I recently had the pleasure of upgrading from GWT 1.5.3 to GWT 2.0. The client has a variety of GWT applications–some standalone widgets that integrate into an existing site, an application written with GWT look and feel, and an application written with the GWT-EXT library.
The upgrade to GWT 2.0 was much less painful than I thought it would be.
Even code that was written for GWT 1.0 (the mortgage calculator, written back in 2006) compiled cleanly (well, plenty of warnings, but no loss of functionality). Classes that have been deprecated (some for good reason; hello HTTPRequest, I’m looking at you) have not disappeared. I’m not saying that the code I wrote for GWT 1.0 shouldn’t be rewritten, just that GWT hasn’t forced me to do so. Also, other than changing some switches to the command line compiler, the ant script used to compile the GWT modules didn’t have to change at all.

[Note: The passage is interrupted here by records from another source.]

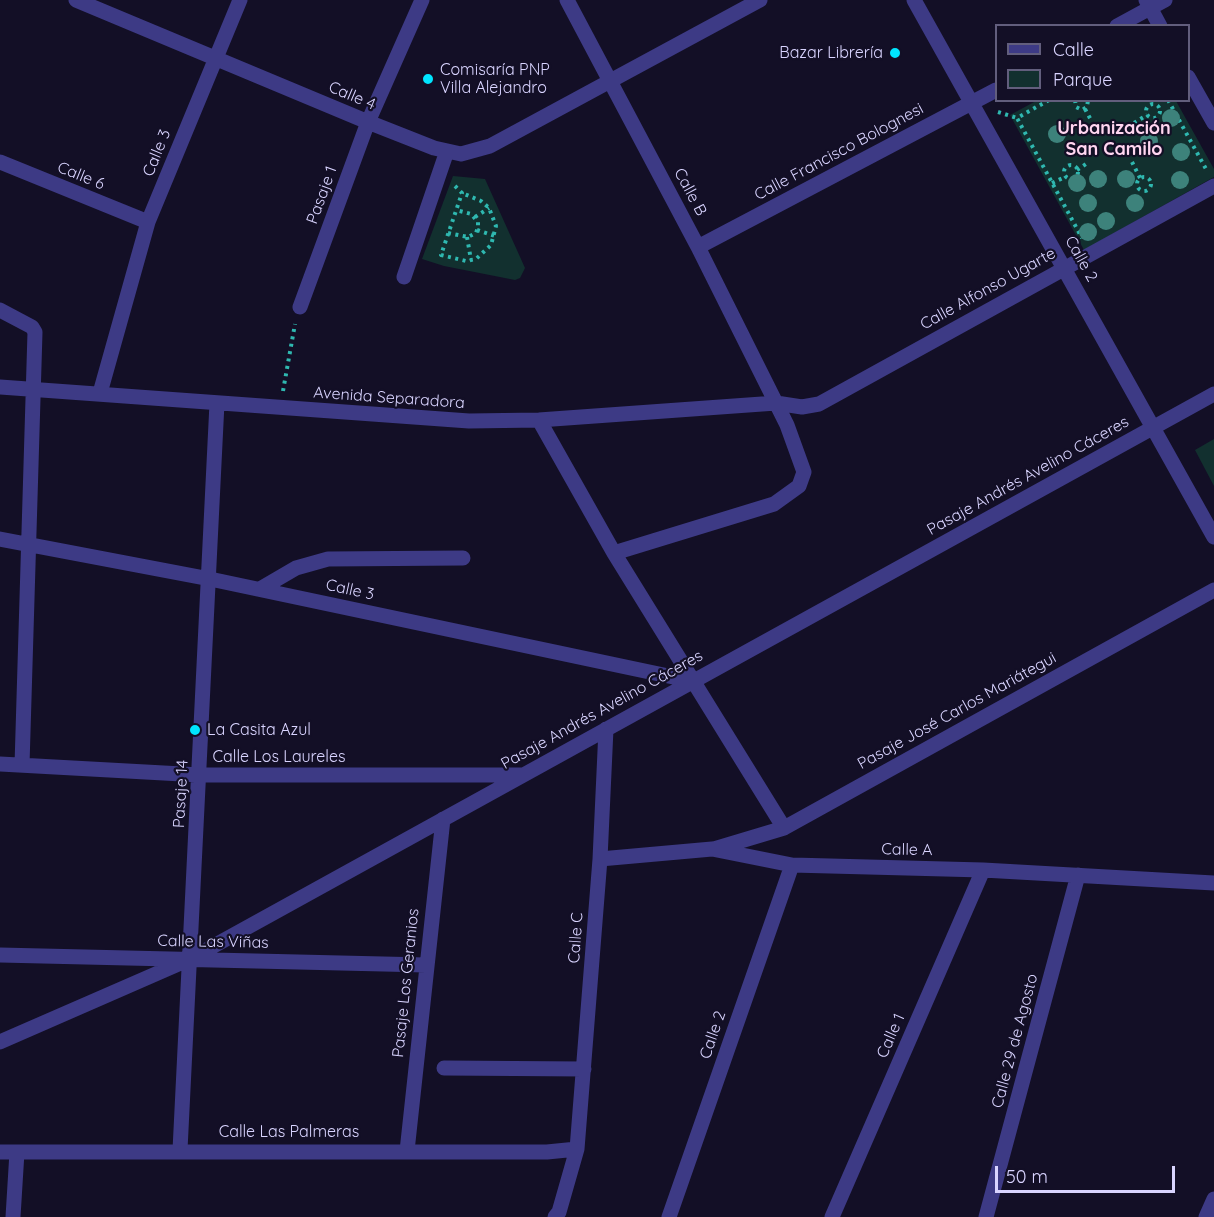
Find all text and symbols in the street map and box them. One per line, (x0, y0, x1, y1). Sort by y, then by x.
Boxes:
legend (995, 24, 1190, 102)
text: Calle (1053, 38, 1094, 61)
place label: Bazar Librería (779, 43, 883, 63)
marker: Bazar Librería (888, 46, 902, 60)
place label: Comisaría PNP Villa Alejandro (440, 60, 550, 98)
text: Parque (1053, 68, 1112, 91)
marker: Comisaría PNP Villa Alejandro (421, 72, 435, 86)
street label: Calle 4 (326, 78, 378, 114)
street label: Calle Francisco Bolognesi (751, 99, 927, 205)
district label: Urbanización San Camilo (1057, 118, 1171, 160)
street label: Calle 3 (139, 127, 175, 179)
street label: Calle 6 (55, 158, 107, 194)
street label: Pasaje 1 (303, 163, 341, 227)
street label: Calle B (670, 165, 710, 219)
street label: Calle 2 (1061, 233, 1101, 285)
street label: Calle Alfonso Ugarte (917, 244, 1059, 334)
street label: Avenida Separadora (313, 383, 465, 413)
street label: Pasaje Andrés Avelino Cáceres (924, 412, 1132, 540)
street label: Calle 3 (324, 576, 376, 604)
street label: Pasaje Andrés Avelino Cáceres (498, 646, 706, 774)
street label: Pasaje José Carlos Mariátegui (854, 648, 1060, 774)
place label: La Casita Azul (207, 720, 311, 740)
marker: La Casita Azul (188, 723, 202, 737)
street label: Calle Los Laureles (213, 747, 345, 767)
street label: Pasaje 14 (170, 759, 192, 829)
street label: Calle A (881, 840, 933, 860)
street label: Pasaje Los Geranios (389, 907, 423, 1059)
street label: Calle C (565, 912, 587, 964)
street label: Calle Las Viñas (157, 931, 269, 953)
street label: Calle 29 de Agosto (988, 972, 1042, 1110)
street label: Calle 2 (696, 1008, 730, 1062)
street label: Calle 1 (873, 1011, 909, 1061)
street label: Calle Las Palmeras (219, 1122, 359, 1142)
scale bar (998, 1154, 1178, 1192)
text: 50 m (1006, 1165, 1048, 1188)

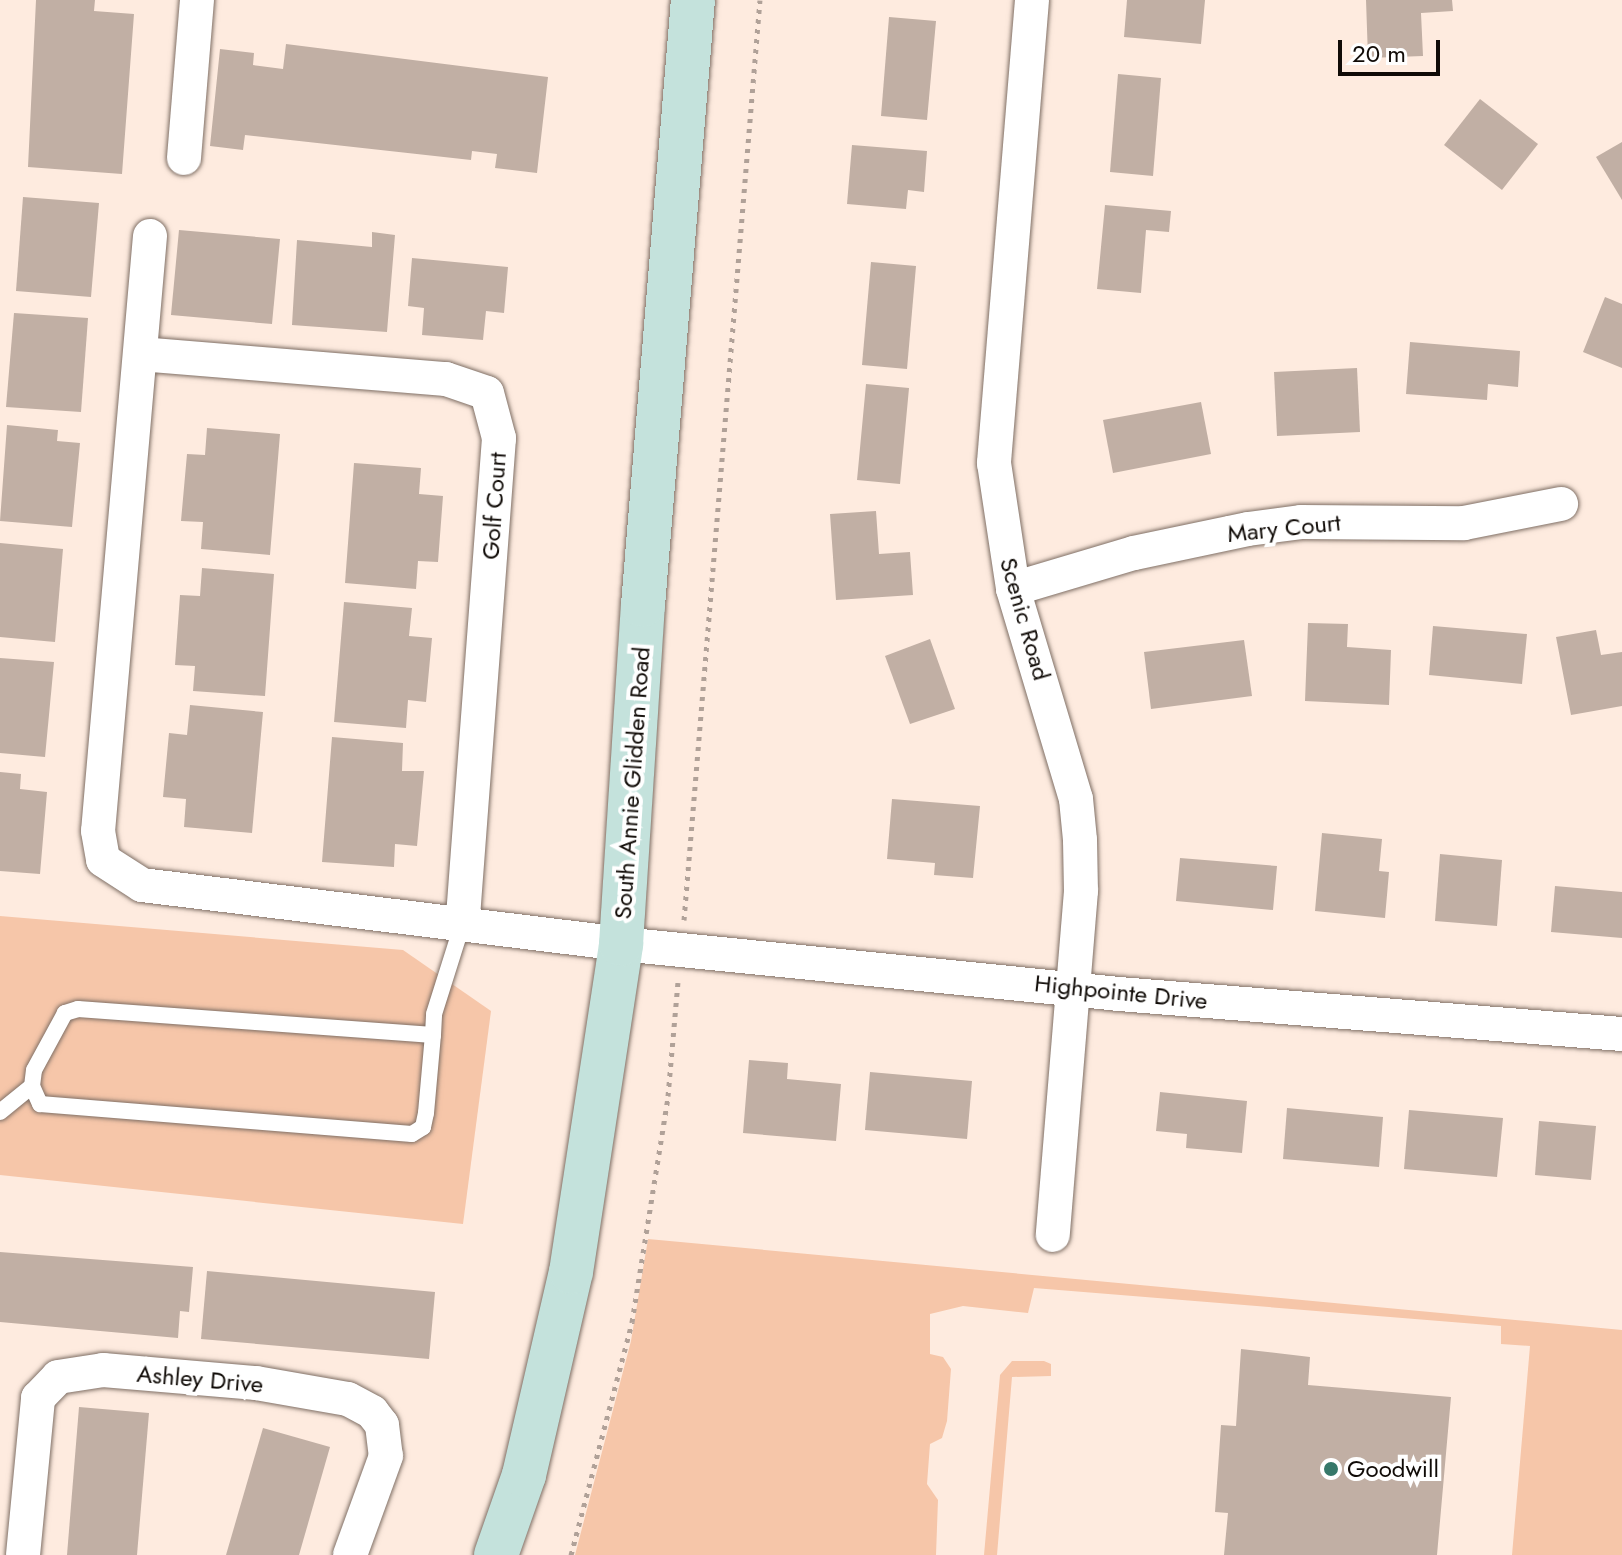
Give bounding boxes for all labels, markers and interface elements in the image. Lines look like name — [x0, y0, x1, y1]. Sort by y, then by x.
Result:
scale bar — [1342, 24, 1444, 74]
text: 20 m — [1352, 36, 1406, 71]
street label: Golf Court — [476, 451, 512, 561]
street label: Mary Court — [1226, 508, 1342, 548]
street label: Scenic Road — [994, 554, 1056, 684]
street label: South Annie Glidden Road — [608, 646, 656, 920]
street label: Highpointe Drive — [1033, 969, 1209, 1015]
street label: Ashley Drive — [136, 1359, 264, 1399]
place label: Goodwill — [1347, 1455, 1439, 1483]
marker: Goodwill — [1322, 1460, 1340, 1478]

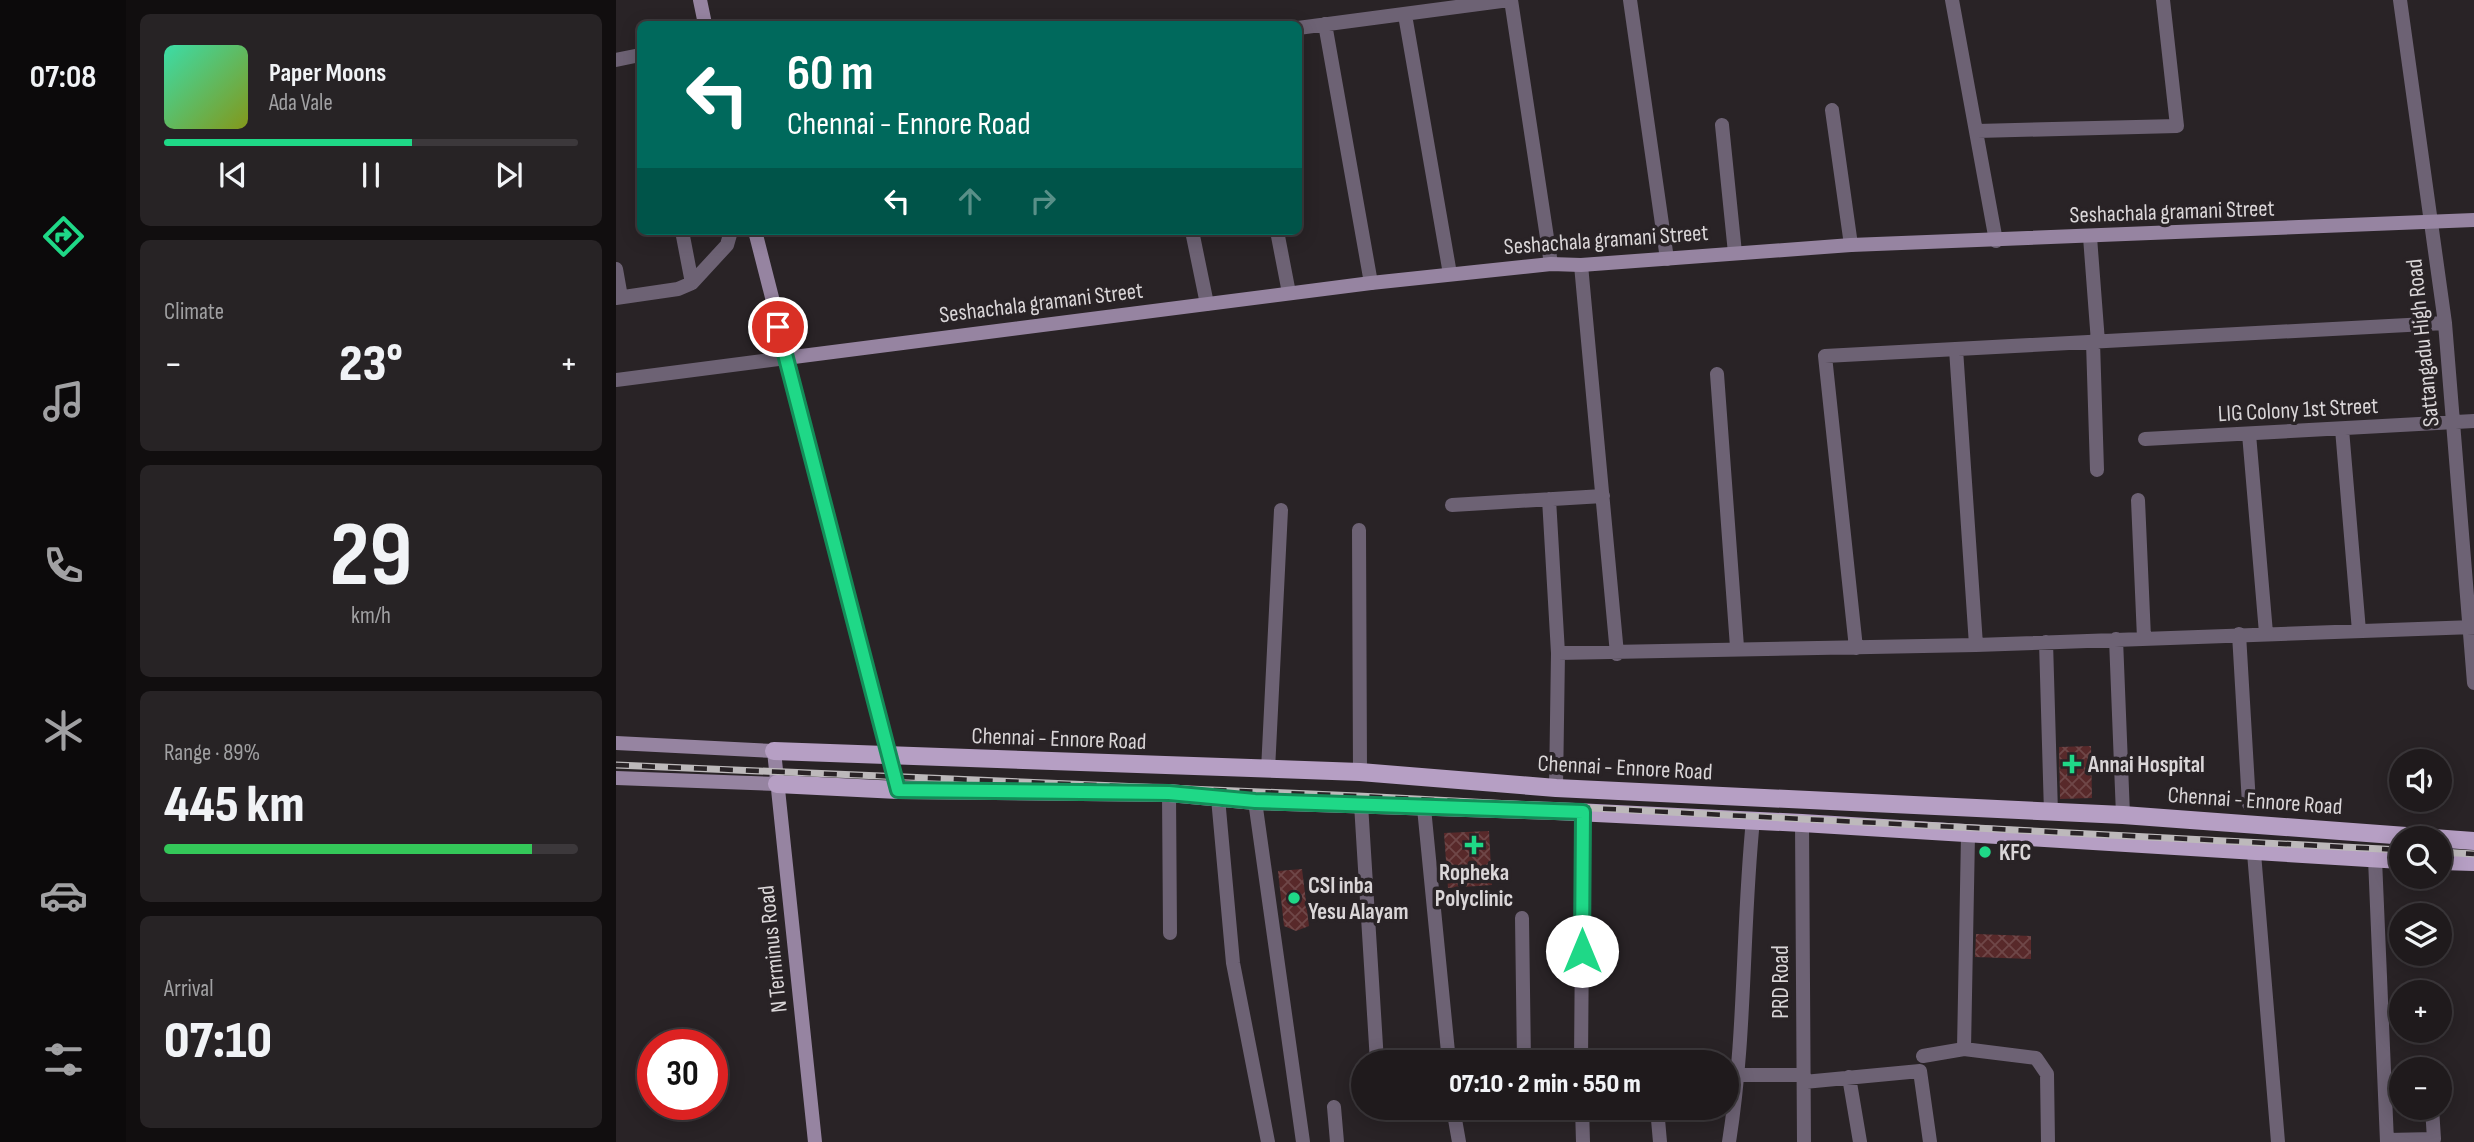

Hosted mode was a different story. I never really spent a ton of time in hosted (err, dev) mode, but had it working in that past. Now, I wanted to get it working fully because of the tremendous productivity gains possible–no minute long compile cycle to pull my attention away from my code. And the fact that you can run and debug in eclipse in more than just one browser is really attractive. Since I’d never really had it working fully, there wasn’t a lot of upgrade work; it was more like starting from the beginning. However, I was unable to use the internal jetty server. Again, my use case is atypical, with a lot of JSON and JSONP requests for data.
Big pluses for GWT 2.0, right off the bat:
- hosted/dev mode running in any browser
- support for IE8, so we could get rid of the UA meta tag
- code splitting
I haven’t yet looked into Speed Tracer or some of the updated widgets (I’d really love to toss the gwt-widgets lightbox we use in favor of the GWT standard PopupPanel). There’s also the tremendous benefit of being on the modern version of any platform–it is easier to get support in forums and in other venues.